■ PASSAGE ■

----

Roland C. Daniels (November 30, 1950 – September 6, 1988) was an American professional wrestler, better known by his ring name, Leroy Brown. He took his ring name from the Jim Croce song about "Bad, Bad" Leroy Brown, which also became his theme song for a lot of his in ring appearances. He later used the ringname Elijah Akeem as he adopted a more militaristic black Muslim character, teaming with Kareem Muhammad as the Muslim Connection and later the Zambuie Express.

Brown started out his career working as a face in the south, portraying a simple, honest man who always backed up his friends. He later portrayed a heel, acting like an arrogant, rich, self-obsessed character. During his career he won a number of singles championships such as NWA Southern Heavyweight Championship and the NWA Mid-Atlantic Television Championship as well as a number of tag team championships, teaming with Muhammad to win the NWA Florida Global Tag Team Championship, NWA United States Tag Team Championship and AWA Southern Tag Team Championships.

----

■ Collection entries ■

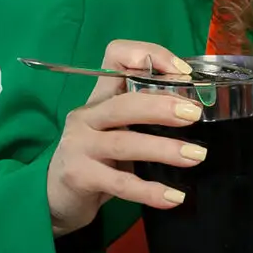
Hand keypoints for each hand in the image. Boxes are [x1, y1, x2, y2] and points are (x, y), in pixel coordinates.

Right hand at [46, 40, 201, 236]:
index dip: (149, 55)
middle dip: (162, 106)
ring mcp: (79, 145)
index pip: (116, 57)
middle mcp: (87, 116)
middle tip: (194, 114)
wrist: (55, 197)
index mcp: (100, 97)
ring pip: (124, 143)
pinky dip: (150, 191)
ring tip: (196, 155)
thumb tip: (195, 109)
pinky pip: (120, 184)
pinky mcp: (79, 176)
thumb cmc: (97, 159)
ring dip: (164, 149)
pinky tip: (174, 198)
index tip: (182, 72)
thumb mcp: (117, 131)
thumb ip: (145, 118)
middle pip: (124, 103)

----

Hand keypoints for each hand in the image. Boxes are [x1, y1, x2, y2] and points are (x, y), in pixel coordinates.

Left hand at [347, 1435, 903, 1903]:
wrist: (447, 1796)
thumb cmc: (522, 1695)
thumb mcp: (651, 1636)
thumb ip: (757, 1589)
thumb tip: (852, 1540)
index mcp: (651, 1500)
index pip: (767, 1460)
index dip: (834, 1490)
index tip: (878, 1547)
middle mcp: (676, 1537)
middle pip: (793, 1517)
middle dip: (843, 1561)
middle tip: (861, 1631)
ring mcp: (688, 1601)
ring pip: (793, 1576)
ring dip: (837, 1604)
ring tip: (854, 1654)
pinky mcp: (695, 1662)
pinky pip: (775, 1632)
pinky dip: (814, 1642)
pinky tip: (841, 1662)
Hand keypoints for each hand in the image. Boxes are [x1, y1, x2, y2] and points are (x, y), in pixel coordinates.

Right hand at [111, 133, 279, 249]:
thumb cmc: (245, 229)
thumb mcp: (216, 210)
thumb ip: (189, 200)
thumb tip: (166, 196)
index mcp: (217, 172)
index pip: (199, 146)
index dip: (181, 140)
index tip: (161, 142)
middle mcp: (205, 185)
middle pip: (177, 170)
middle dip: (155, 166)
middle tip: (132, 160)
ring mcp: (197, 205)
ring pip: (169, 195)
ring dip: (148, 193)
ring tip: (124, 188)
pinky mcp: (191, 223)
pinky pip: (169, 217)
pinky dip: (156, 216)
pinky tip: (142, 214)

----

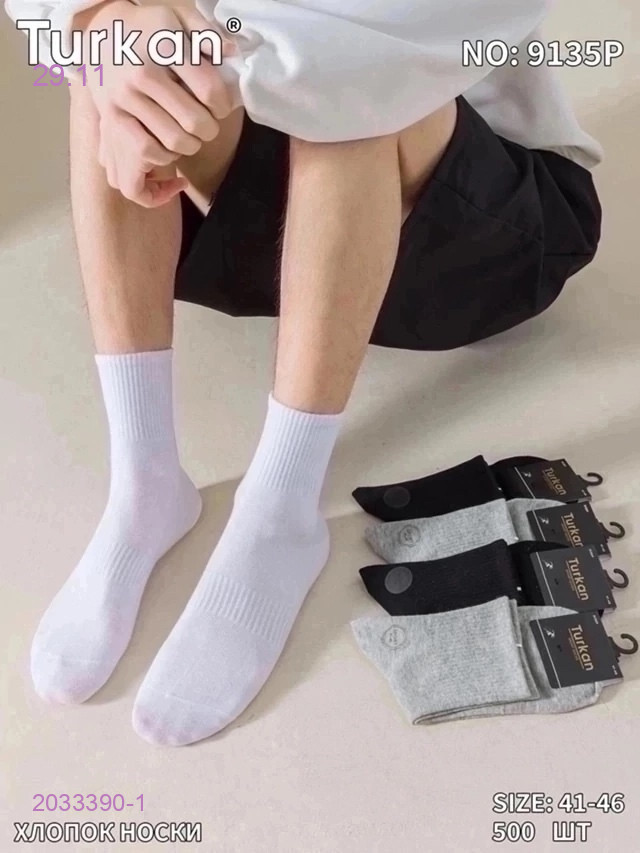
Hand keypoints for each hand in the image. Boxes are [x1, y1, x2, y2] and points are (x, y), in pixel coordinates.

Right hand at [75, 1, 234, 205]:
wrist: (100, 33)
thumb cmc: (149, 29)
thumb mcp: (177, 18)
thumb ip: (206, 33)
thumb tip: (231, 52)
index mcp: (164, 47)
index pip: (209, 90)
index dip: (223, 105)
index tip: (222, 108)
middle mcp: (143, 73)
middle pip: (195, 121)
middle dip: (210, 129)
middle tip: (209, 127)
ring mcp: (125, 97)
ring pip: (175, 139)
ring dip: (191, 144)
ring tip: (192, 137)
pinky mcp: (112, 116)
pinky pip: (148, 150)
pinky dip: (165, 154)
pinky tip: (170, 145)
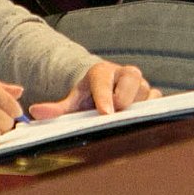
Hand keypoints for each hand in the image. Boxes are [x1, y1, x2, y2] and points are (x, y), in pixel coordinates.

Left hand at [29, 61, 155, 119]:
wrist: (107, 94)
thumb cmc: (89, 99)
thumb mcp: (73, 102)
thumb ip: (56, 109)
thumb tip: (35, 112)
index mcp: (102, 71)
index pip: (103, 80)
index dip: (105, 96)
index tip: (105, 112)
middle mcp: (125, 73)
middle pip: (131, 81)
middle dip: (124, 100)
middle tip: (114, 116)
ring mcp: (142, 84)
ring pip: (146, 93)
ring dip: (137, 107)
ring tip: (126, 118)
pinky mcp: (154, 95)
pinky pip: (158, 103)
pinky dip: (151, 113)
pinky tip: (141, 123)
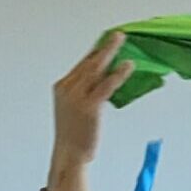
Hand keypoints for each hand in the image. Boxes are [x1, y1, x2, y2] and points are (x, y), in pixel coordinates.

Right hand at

----

■ WORK ITEM ■
Can you write out the Leroy Brown passage word for word, starting with "Roland C. Daniels" and going on through "the Zambuie Express."? The listing was drawn from a separate source.

■ EXERCISE RESPONSE ■
Roland C. Daniels (November 30, 1950 – September 6, 1988) was an American professional wrestler, better known by his ring name, Leroy Brown. He took his ring name from the Jim Croce song about "Bad, Bad" Leroy Brown, which also became his theme song for a lot of his in ring appearances. He later used the ringname Elijah Akeem as he adopted a more militaristic black Muslim character, teaming with Kareem Muhammad as the Muslim Connection and later the Zambuie Express.